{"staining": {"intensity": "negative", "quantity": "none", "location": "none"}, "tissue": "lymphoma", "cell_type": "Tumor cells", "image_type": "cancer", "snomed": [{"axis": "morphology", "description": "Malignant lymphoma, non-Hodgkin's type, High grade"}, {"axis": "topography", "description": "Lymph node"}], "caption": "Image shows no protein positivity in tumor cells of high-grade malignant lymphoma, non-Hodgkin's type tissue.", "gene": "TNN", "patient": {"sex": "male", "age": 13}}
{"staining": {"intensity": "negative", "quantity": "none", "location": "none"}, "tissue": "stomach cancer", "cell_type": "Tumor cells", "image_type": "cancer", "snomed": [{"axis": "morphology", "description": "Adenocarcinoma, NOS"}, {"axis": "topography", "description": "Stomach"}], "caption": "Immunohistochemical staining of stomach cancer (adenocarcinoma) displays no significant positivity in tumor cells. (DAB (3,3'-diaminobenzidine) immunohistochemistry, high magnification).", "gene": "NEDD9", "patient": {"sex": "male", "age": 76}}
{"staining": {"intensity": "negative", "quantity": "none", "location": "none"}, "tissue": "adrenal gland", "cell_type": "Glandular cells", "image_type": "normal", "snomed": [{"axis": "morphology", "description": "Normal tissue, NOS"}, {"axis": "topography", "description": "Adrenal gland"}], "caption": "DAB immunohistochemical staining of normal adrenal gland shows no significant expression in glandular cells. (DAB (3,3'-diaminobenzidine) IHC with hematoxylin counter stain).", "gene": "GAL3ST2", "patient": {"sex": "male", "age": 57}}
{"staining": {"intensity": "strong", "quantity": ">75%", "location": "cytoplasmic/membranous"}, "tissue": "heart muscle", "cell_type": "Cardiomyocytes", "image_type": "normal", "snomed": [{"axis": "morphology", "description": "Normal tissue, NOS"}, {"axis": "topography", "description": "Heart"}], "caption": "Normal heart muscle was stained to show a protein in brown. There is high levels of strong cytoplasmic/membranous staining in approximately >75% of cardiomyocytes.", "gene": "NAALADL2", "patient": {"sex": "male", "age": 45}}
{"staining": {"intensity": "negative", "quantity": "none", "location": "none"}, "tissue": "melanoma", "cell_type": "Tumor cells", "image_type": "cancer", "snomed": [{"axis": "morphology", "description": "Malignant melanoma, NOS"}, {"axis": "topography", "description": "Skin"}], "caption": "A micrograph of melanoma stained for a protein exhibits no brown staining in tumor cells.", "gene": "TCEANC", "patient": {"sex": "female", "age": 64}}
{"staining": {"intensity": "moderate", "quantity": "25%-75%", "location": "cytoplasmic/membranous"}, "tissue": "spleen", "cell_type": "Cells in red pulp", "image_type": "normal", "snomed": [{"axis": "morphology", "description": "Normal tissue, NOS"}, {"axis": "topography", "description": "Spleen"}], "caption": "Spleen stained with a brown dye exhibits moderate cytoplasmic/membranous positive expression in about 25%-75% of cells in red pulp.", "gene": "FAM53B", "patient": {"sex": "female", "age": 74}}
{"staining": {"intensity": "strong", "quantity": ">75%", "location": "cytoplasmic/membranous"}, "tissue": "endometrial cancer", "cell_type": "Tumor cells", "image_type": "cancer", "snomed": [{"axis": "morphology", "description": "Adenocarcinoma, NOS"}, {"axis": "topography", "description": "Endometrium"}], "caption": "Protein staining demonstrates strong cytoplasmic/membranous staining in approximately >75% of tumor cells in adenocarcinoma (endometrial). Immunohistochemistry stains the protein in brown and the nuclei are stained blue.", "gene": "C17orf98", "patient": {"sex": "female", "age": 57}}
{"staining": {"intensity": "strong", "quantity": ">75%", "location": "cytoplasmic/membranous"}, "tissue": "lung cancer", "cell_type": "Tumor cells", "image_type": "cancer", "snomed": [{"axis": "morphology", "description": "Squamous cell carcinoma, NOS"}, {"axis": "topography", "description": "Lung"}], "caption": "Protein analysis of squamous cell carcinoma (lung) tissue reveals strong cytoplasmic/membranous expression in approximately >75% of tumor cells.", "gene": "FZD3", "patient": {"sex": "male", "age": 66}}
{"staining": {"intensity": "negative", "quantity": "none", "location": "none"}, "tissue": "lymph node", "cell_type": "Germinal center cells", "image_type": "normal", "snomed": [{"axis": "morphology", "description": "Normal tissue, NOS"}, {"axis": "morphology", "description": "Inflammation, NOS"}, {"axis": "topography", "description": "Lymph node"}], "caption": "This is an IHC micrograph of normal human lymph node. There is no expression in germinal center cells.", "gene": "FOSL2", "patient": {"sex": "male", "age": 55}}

# # # #

* _Assigned task_
Show every line above where "Malignant" is found.

* _Solution_
{"staining": {"intensity": "negative", "quantity": "none", "location": "none"}, "tissue": "lymphoma", "cell_type": "Tumor cells", "image_type": "cancer", "snomed": [{"axis": "morphology", "description": "Malignant lymphoma, non-Hodgkin's type, High grade"}, {"axis": "topography", "description": "Lymph node"}], "caption": "Image shows no protein positivity in tumor cells of high-grade malignant lymphoma, non-Hodgkin's type tissue.", "gene": "TNN", "patient": {"sex": "male", "age": 13}}
{"staining": {"intensity": "negative", "quantity": "none", "location": "none"}, "tissue": "melanoma", "cell_type": "Tumor cells", "image_type": "cancer", "snomed": [{"axis": "morphology", "description": "Malignant melanoma, NOS"}, {"axis": "topography", "description": "Skin"}], "caption": "A micrograph of melanoma stained for a protein exhibits no brown staining in tumor cells.", "gene": "TCEANC", "patient": {"sex": "female", "age": 64}}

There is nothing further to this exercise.